While the Tea Party folks and others have their spotlight today, take a few minutes to read this masterful year-old blog post from our friends at the Oklahoma Policy Institute:
http://okpolicy.org/blog/taxes/classic-reruns-no-tax-day/Beyond that perspective on the value of taxes in funding essential public services, other useful information also is worth considering today about who pays taxes.
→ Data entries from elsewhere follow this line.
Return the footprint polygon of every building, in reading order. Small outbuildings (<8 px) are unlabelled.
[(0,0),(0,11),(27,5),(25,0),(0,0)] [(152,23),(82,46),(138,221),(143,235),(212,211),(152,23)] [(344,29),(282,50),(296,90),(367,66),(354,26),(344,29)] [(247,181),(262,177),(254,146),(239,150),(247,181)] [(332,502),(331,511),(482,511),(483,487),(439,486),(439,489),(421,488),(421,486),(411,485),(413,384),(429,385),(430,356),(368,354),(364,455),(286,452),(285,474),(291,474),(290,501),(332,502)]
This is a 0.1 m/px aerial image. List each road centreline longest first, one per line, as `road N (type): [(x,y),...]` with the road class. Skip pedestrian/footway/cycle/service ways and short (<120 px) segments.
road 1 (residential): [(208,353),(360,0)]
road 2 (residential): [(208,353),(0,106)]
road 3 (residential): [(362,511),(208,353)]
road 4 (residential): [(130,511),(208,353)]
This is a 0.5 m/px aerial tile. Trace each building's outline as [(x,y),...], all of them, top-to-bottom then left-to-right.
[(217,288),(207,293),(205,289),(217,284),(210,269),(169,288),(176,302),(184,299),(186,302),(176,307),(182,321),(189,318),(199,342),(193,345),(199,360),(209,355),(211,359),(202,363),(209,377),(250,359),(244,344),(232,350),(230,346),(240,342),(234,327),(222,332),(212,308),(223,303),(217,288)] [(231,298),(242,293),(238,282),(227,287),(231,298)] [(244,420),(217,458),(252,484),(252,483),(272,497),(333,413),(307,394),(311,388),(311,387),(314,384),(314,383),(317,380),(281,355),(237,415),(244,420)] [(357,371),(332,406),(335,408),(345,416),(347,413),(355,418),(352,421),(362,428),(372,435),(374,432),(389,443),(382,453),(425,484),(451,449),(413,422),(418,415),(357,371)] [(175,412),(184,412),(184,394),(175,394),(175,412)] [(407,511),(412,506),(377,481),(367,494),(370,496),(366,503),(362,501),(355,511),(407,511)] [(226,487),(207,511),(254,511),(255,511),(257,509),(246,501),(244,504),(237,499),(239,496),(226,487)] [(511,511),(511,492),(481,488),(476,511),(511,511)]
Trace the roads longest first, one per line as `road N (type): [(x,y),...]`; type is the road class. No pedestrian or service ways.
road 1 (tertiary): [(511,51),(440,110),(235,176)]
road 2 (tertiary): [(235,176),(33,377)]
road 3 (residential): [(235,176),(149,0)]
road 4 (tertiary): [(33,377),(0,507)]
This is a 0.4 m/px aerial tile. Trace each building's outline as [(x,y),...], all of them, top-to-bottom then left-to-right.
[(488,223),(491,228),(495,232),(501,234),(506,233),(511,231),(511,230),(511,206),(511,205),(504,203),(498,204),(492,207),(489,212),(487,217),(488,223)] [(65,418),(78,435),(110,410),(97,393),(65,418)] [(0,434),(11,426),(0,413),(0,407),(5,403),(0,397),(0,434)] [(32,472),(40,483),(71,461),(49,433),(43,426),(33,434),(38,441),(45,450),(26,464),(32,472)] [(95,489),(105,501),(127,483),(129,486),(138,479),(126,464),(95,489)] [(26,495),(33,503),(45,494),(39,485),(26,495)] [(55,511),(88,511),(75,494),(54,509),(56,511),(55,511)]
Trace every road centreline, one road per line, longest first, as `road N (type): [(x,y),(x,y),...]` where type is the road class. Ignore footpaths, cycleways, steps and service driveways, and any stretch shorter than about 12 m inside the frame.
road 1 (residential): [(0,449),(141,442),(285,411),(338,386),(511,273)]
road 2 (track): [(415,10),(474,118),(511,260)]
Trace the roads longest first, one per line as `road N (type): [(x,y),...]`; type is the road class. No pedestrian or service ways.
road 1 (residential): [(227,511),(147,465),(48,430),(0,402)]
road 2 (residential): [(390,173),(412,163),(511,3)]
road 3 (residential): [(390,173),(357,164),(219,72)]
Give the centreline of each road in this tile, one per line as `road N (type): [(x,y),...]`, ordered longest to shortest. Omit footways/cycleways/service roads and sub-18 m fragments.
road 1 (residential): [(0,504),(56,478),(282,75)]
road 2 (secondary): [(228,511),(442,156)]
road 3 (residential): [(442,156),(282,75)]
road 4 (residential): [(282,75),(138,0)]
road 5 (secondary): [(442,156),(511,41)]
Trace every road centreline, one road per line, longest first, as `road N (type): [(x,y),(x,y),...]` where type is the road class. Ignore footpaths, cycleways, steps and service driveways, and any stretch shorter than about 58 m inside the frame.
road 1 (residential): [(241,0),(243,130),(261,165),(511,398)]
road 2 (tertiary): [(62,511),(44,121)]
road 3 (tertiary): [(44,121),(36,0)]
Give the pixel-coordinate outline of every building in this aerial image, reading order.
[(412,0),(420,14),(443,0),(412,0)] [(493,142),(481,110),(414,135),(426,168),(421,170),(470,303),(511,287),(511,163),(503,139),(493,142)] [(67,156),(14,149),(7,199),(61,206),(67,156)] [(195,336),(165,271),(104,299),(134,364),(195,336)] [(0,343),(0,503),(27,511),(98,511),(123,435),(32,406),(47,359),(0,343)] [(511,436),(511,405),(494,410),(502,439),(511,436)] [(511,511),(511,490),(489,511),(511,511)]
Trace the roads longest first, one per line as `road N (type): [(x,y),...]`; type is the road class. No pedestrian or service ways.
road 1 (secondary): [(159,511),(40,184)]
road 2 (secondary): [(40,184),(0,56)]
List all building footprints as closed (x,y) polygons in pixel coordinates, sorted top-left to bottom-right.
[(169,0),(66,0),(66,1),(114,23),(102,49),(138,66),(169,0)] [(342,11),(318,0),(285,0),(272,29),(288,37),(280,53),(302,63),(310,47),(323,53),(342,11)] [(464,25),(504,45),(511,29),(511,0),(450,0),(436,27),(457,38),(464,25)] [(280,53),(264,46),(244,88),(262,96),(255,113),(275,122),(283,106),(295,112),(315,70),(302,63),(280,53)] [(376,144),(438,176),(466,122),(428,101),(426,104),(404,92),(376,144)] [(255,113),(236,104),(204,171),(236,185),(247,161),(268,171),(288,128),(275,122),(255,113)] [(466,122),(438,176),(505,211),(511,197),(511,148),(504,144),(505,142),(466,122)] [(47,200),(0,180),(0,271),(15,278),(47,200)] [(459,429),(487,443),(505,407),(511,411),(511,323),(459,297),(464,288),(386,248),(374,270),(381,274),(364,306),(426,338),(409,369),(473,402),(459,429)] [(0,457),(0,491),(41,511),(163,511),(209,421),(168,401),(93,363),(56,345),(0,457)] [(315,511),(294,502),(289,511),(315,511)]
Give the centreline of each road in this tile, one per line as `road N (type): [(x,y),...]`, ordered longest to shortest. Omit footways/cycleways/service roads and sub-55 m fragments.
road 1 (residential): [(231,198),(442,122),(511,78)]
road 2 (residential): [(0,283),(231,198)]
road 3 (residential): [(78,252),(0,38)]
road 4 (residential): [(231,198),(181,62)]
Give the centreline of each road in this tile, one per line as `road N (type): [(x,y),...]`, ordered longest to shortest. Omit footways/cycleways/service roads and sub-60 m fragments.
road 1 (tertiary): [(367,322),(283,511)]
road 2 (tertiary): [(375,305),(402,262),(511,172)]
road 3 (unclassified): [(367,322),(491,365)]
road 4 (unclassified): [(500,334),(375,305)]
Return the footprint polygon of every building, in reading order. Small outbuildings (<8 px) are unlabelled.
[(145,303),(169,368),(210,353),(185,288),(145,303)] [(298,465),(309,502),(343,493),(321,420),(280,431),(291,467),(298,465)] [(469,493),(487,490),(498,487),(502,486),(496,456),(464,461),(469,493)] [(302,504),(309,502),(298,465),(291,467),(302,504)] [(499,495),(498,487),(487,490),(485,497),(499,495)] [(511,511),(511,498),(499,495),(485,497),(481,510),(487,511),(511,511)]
Citizens for Tax Justice, in a report this week about tax changes resulting from the recovery, or “stimulus,” legislation signed by President Obama last year, notes the following:
* 99 percent of working families and individuals in Iowa benefited from at least one of the tax cuts signed into law by President Obama.
* Working people in Iowa received $1,115, on average, from these breaks.
* These tax breaks benefited working people at all income levels.
For the full report (3-page PDF) click here and for the Iowa-specific summary (4-page PDF) click here.
David Leonhardt of the New York Times and Ezra Klein of the Washington Post (whose blog links to Jon Stewart’s take of the situation on “The Daily Show”) illustrate that lower-income Americans pay taxes, even if others might not want to acknowledge it.
As Stewart suggests, actually getting the facts about who pays taxes — which also include federal payroll taxes and state and local taxes — might not fit the outrage being pushed at a given moment: “Knowing that doesn’t make you as mad, does it?”
Iowa Fiscal Partnership reports have shown state and local tax impacts are far greater as a proportion of income for low-income Iowans than for higher-income Iowans, while corporate-income-tax loopholes and other tax breaks are draining the state treasury with little accountability, and critical services are being cut.